Historians donate book collection to Southwestern University
Historians donate book collection to Southwestern University
By Community Impact Newspaper Staff Wednesday, 29 July 2009
GEORGETOWN — Two Georgetown residents and historians are donating much of their personal library to Southwestern University's A. Frank Smith Jr. Library Center.
Robert Utley and his wife, Melody Webb, moved to Georgetown in 1996. Utley was the former chief historian for the National Park Service and has written 16 books on the American West. Webb was a regional historian for the National Park Service in Alaska and Santa Fe, and also served as superintendent of the Lyndon B. Johnson National Historical Park and assistant superintendent of Grand Teton National Park.
After 13 years in Georgetown, the couple decided to move to a retirement community in Arizona. In order to put their house on the market, they needed to free up space in their library, which contained approximately 5,000 books.
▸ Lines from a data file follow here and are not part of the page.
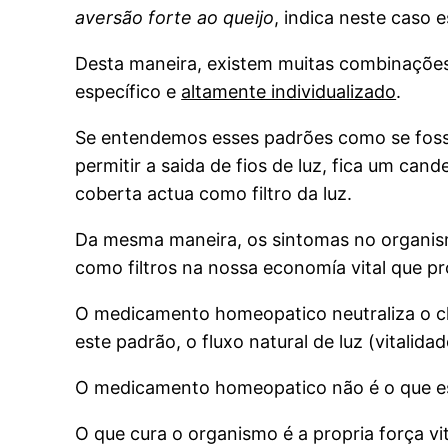
aversão forte ao queijo
, indica neste caso
Desta maneira, existem muitas combinações
específico e
altamente individualizado
.
Se entendemos esses padrões como se fo
permitir a saida de fios de luz, fica um ca
coberta actua como filtro da luz.
Da mesma maneira, os sintomas no organis
como filtros na nossa economía vital que 
O medicamento homeopatico neutraliza o chama
este padrão, o fluxo natural de luz (vitalid
O medicamento homeopatico não é o que es
O que cura o organismo é a propria força vi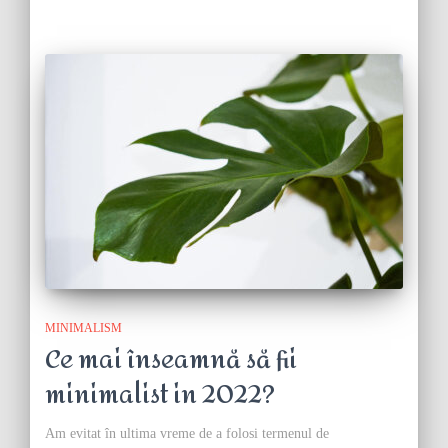
MINIMALISM
Ce mai înseamnă să fii
minimalist in 2022?
Am evitat în ultima vreme de a folosi termenul de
About 1,000 were sold to a collector and Southwestern will receive more than 2,000 books on Alaska, American history and the American West, the Civil War and Reconstruction, Texas, and environmental and historic preservation, among others.
“Southwestern has been wonderful to us,” Webb said in a statement. “They welcomed us as a part of the family from the day we got here. This is our way to show our appreciation to them.”
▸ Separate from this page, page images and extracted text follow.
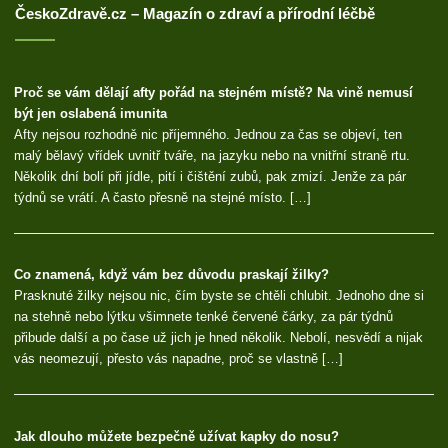
ČeskoZdravě.cz – Magazín o zdraví a přírodní léčbě
Proč se vám dělají afty pořád na stejném místě? Na vině nemusí
být jen oslabená imunita
Afty nejsou rozhodně nic příjemného. Jednou za čas se objeví, ten
malý bělavý vřídek uvnitř tváře, na jazyku nebo na vnitřní straně rtu.
Několik dní bolí při jídle, pití i čištění zubů, pak zmizí. Jenže za pár
týdnů se vrátí. A často přesně na stejné místo. […]
Co znamená, když vám bez důvodu praskají žilky?
Prasknuté žilky nejsou nic, čím byste se chtěli chlubit. Jednoho dne si
na stehně nebo lýtku všimnete tenké červené čárky, za pár týdnů
přibude další a po čase už jich je hned několik. Nebolí, nesvědí a nijak
vás neomezují, přesto vás napadne, proč se vlastně […]
Jak dlouho můžete bezpečně užívat kapky do nosu?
Utley used the library for his first book on the Texas Rangers, Lone Star Justice: The First Century of the Texas Rangers, which was published in 2002. He will conduct a presentation about his Texas Ranger books at 7 p.m. Sept. 3 in the Grace Heritage Center, located at 811 S. Main St.
Among the most valuable books in the collection are a 30-volume set of oral histories from Alaskan Natives that Webb helped develop for the National Park Service in the 1970s. The series was produced when the Park Service was working on proposed new national parks in Alaska.
Utley’s collection of books about the fur trade in the American West is also quite valuable. In all, the collection is estimated to be worth more than $55,000.
“We are extremely grateful for this gift collection,” said Lynne Brody, dean of library services, in a statement. “These books will significantly enrich our holdings of western American history. We are especially excited about several unique Texana titles they have donated that will enrich our already strong collection of Texana.”
Among those titles is a two-volume, limited edition set titled Shooting the Sun: Cartographic Results of Military Activities in Texas, 1689-1829, which examines the mapping of the interior of Texas by direct observation as opposed to maritime exploration. It provides a survey of Texas maps and mapmakers from the time the Europeans first came to Texas until the period of the Texas Revolution.